Important information relating to the joint financial advisers and joint sponsors
Goldman Sachs International ("Goldman Sachs"), which is authorised by the Prudential Regulation Authority ("PRA") and regulated by the Financial Conduct Authority ("FCA") and the PRA in the United Kingdom, is acting exclusively as joint sponsor and joint financial adviser to Smiths and no one else in connection with the matters described in this announcement and will not be responsible to anyone other than Smiths for providing the protections afforded to clients of Goldman Sachs nor for giving advice in connection with the matters set out in this announcement or any transaction, arrangement or other matter referred to in this announcement.

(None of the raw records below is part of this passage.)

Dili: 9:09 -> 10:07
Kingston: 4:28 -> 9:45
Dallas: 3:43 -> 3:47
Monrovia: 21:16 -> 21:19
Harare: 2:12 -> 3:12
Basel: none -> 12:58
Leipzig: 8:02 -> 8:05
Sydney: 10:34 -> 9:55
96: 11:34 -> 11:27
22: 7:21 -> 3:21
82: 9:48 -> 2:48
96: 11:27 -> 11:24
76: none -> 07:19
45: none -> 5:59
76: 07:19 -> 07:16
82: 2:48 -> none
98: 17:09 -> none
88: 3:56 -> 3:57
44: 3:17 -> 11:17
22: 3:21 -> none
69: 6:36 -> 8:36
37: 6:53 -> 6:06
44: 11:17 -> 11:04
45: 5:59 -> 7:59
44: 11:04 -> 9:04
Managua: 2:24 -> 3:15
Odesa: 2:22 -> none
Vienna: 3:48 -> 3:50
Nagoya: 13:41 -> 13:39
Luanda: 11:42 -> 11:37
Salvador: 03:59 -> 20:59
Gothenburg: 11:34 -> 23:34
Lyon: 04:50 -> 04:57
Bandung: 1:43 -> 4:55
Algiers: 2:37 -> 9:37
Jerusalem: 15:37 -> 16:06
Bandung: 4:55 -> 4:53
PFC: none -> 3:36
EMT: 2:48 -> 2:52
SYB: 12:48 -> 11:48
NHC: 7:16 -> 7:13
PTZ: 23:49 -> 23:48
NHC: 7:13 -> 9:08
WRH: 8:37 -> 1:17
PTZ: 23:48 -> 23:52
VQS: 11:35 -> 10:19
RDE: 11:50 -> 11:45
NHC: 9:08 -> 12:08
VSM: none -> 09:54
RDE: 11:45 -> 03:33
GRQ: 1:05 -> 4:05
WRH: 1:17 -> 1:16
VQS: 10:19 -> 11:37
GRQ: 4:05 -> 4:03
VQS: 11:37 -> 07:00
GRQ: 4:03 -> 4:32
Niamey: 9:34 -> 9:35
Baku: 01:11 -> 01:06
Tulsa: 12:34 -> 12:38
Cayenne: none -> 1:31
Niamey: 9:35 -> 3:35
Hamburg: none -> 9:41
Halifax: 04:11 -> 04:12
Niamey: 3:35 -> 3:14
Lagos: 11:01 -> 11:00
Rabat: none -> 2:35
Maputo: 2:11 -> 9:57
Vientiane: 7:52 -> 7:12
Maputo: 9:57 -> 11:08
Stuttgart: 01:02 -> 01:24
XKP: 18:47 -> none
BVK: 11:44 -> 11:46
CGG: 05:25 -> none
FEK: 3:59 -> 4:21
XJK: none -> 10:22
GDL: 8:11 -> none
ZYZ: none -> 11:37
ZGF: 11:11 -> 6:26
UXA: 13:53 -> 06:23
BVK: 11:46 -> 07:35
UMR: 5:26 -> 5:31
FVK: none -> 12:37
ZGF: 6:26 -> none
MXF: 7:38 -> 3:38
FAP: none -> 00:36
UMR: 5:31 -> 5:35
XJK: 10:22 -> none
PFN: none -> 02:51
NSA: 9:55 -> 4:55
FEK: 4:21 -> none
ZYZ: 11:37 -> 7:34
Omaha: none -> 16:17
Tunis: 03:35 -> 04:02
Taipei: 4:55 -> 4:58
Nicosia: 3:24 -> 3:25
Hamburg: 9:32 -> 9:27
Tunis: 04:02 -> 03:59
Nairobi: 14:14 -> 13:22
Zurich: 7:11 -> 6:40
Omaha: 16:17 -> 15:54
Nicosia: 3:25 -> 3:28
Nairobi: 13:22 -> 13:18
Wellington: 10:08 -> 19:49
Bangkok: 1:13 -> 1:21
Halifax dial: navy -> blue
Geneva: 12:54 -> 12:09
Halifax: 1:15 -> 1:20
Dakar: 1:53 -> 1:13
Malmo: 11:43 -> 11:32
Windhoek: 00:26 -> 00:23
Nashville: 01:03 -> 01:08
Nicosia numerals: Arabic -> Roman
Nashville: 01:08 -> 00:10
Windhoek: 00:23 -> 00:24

J.P. Morgan Securities plc, which conducts its UK investment banking business as J.P. Morgan Cazenove ("J.P. Morgan Cazenove"), is authorised in the United Kingdom by the PRA and regulated by the FCA and the PRA. J.P. Morgan Cazenove is acting exclusively as joint sponsor and joint financial adviser to Smiths and no one else in connection with the ICU Transaction and will not regard any other person as its client in relation to the ICU Transaction and will not be responsible to anyone other than Smiths for providing the protections afforded to clients of J.P. Morgan Cazenove or its affiliates, nor for providing advice in relation to the ICU Transaction or any matter referred to herein.
Gleacher Shacklock LLP ("Gleacher Shacklock"), which is authorised and regulated in the United Kingdom by the FCA, is acting exclusively as joint financial adviser to Smiths and for no one else in connection with the matters described in this announcement and will not be responsible to anyone other than Smiths for providing the protections afforded to clients of Gleacher Shacklock nor for providing advice in connection with the matters set out in this announcement or any transaction, arrangement or other matter referred to in this announcement.